*Text section*:
- - - - -

Wrest Park

Wrest Park, near Silsoe, Bedfordshire
Postcard view from the author's collection
I have been outbid recently on one or two vintage picture postcards depicting Wrest Park, another great estate which once belonged to Lady Desborough's Cowper relatives. Ettie loved Wrest, where she spent much of her childhood with her grandmother Countess Cowper, calling the place "a Paradise for children" (Davenport-Hines, p. 22). Ettie's ancestor the Duke of Kent had created at Wrest one of the grandest eighteenth century gardens in England, 150 acres worth of radiating avenues of trees, "groves of huge ash trees, massive beeches and high elms." There was no end to "the lovely surprises in those huge pleasure-grounds," wrote Ettie, "the little hidden pavilions, secret Lovers' Walks, Chinese temples, obelisks, sudden great still pools of water walled in by tall yew hedges, the long canal encircling all..." (ibid).
Wrest had been held by Lady Desborough's Grey ancestors since the 13th century but was sold in 1917 to John Murray who owned breweries and coal mines in the north-east (Ettie considered him a war-profiteer, ibid, p. 249). Murray subsequently suffered a reversal of fortunes and in 1934 sold Wrest to the Essex Timber Company who ploughed up the park and cut down all the trees.

- - - - -

[Items from a data source]
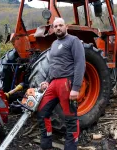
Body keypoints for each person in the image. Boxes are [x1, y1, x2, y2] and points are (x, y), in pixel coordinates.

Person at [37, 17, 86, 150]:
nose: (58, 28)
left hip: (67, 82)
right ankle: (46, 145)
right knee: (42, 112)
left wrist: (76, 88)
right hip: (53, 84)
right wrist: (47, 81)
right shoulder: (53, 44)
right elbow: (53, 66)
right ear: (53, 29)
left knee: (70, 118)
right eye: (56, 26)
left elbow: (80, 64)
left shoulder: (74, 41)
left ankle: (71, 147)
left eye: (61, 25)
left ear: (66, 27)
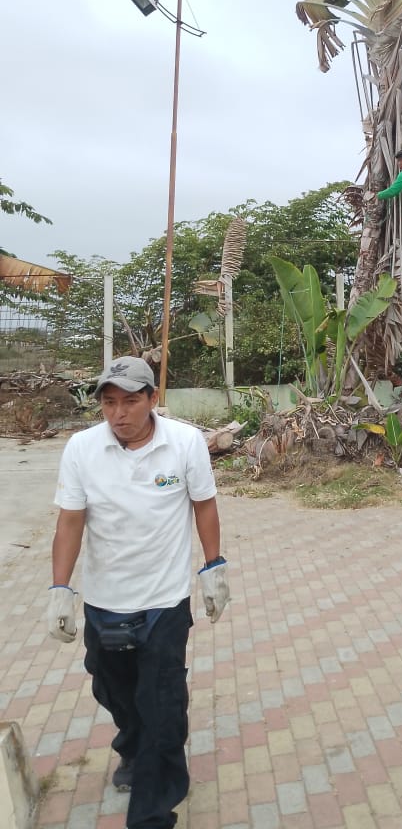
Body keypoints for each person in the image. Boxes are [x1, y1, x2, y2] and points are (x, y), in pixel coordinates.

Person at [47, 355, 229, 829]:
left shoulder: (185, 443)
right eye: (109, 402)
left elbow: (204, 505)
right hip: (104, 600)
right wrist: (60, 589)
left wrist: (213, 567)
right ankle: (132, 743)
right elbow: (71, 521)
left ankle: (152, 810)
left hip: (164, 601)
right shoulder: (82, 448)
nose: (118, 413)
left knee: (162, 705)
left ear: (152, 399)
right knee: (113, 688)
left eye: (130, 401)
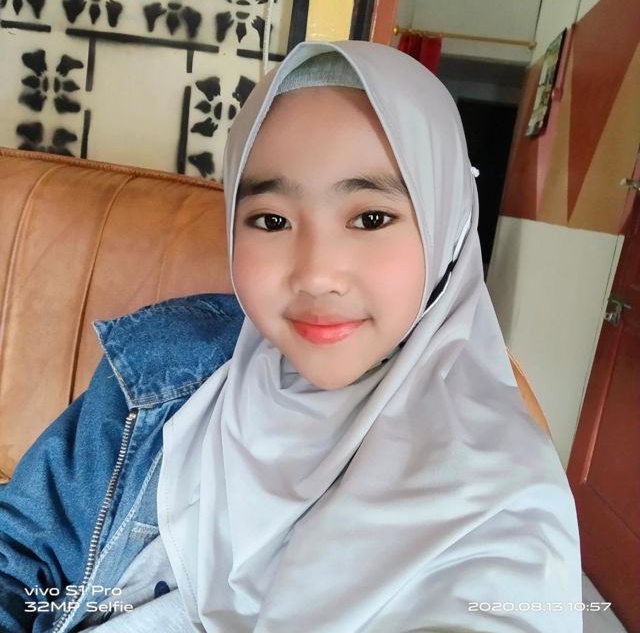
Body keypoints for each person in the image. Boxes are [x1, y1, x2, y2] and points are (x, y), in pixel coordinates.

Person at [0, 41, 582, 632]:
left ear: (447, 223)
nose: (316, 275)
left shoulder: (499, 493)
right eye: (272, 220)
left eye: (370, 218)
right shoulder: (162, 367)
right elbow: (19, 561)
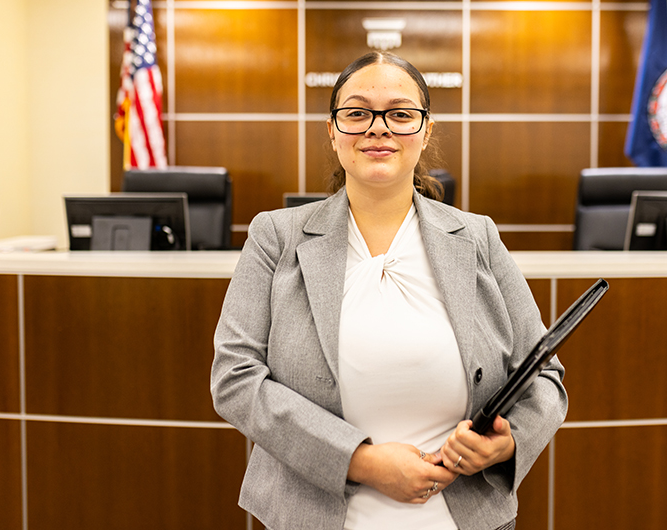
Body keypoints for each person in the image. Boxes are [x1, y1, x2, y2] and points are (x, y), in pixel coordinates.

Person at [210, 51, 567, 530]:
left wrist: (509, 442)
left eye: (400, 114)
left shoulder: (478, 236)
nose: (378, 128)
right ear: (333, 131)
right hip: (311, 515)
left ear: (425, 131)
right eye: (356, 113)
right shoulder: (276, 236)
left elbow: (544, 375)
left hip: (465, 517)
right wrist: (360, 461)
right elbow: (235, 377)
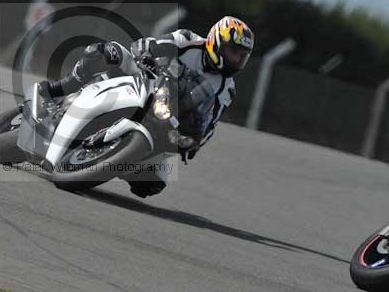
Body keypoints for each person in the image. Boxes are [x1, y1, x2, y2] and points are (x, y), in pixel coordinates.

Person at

- - - - -

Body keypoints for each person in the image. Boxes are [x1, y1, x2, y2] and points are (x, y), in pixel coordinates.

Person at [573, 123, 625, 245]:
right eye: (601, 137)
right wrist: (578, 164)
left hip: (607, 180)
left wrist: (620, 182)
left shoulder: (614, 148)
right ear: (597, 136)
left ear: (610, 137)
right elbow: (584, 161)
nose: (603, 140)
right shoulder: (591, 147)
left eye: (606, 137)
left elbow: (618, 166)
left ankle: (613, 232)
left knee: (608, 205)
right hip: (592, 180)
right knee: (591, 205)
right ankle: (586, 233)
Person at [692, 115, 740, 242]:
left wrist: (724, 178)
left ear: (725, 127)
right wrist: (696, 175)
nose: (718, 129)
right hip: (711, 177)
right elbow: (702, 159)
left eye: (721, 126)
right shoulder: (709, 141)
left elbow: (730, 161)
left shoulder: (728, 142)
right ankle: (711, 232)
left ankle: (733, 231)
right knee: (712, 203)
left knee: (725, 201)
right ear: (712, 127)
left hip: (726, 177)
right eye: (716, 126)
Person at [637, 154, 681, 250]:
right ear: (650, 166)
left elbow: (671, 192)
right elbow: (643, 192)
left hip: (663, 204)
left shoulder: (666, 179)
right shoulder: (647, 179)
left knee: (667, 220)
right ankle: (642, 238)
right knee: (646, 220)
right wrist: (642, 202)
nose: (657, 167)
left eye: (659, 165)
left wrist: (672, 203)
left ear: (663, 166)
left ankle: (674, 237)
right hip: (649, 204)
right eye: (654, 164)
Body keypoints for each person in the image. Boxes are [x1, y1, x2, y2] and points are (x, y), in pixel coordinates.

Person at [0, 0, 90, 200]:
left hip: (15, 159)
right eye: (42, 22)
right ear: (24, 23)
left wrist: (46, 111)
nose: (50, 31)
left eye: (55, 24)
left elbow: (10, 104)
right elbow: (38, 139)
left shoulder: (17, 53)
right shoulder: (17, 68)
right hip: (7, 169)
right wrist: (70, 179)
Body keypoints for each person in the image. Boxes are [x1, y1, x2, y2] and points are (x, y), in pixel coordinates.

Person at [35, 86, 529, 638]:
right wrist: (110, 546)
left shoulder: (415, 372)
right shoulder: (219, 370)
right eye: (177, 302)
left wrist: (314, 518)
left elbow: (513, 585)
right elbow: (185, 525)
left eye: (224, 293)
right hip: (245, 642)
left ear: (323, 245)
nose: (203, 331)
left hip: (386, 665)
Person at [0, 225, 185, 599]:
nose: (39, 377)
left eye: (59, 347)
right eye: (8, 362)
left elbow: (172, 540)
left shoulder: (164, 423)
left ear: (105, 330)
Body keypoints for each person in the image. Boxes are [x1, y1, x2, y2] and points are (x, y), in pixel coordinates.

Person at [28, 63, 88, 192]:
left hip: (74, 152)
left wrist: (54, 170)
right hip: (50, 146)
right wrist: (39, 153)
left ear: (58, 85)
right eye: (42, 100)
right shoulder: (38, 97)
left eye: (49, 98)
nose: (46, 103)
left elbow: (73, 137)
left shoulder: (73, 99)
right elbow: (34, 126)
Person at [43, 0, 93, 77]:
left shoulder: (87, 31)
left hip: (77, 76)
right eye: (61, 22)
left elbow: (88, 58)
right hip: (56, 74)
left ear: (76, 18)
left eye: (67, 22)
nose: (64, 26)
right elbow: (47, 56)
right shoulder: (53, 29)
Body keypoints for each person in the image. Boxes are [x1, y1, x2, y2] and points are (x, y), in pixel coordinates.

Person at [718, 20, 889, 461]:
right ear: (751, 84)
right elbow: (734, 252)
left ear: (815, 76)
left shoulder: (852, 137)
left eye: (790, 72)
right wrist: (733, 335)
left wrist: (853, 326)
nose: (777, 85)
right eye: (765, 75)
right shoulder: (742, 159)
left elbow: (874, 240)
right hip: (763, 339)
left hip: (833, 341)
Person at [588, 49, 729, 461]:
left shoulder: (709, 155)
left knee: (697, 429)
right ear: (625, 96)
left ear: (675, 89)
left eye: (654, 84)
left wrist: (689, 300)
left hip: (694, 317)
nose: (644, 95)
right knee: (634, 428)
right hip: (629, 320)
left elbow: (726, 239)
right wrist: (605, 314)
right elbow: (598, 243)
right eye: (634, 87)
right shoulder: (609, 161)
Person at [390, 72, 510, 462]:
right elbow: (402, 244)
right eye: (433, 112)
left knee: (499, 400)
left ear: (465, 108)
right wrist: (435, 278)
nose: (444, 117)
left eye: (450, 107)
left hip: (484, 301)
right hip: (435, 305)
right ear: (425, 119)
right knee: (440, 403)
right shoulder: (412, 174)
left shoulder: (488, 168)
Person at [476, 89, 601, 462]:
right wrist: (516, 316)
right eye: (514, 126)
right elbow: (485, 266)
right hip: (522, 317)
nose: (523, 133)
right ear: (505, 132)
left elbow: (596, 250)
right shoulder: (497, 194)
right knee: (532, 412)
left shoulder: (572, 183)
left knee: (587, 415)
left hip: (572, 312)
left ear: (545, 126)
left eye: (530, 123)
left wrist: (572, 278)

- - - - -

*Task 1*: In the Wrest Park text, who bought Wrest in 1934?
*Task 2*: Extract the passage of the Wrest Park text from "Wrest had been" to "all the trees.".
*Task 3*: Continue the Wrest Park text past its last sentence.

*Your response 1*: The Essex Timber Company

*Your response 2*:
Wrest had been held by Lady Desborough's Grey ancestors since the 13th century but was sold in 1917 to John Murray who owned breweries and coal mines in the north-east (Ettie considered him a war-profiteer, ibid, p. 249). Murray subsequently suffered a reversal of fortunes and in 1934 sold Wrest to the Essex Timber Company who ploughed up the park and cut down all the trees.

*Your response 3*:
I am told that there are plans to restore the gardens at Wrest; if you know any more specifics of the proposal I would be very interested. Perhaps I was bidding on those rare wooded views of the front gate and gardens against some representative of the restoration project, some researcher who hoped to use these period images to reconstruct the way it all once looked. In which case, I am glad not to have pursued the matter. I'm sure you know I don't like running up prices when there's a good cause at stake, although I must say it is difficult to imagine anyone being able to recapture the beauty of the old growth allees and romantic wooded vistas Lady Desborough so loved as a child.




damn shame.
had they plowed it under for firewood to heat all those rooms, it might be forgiven. might.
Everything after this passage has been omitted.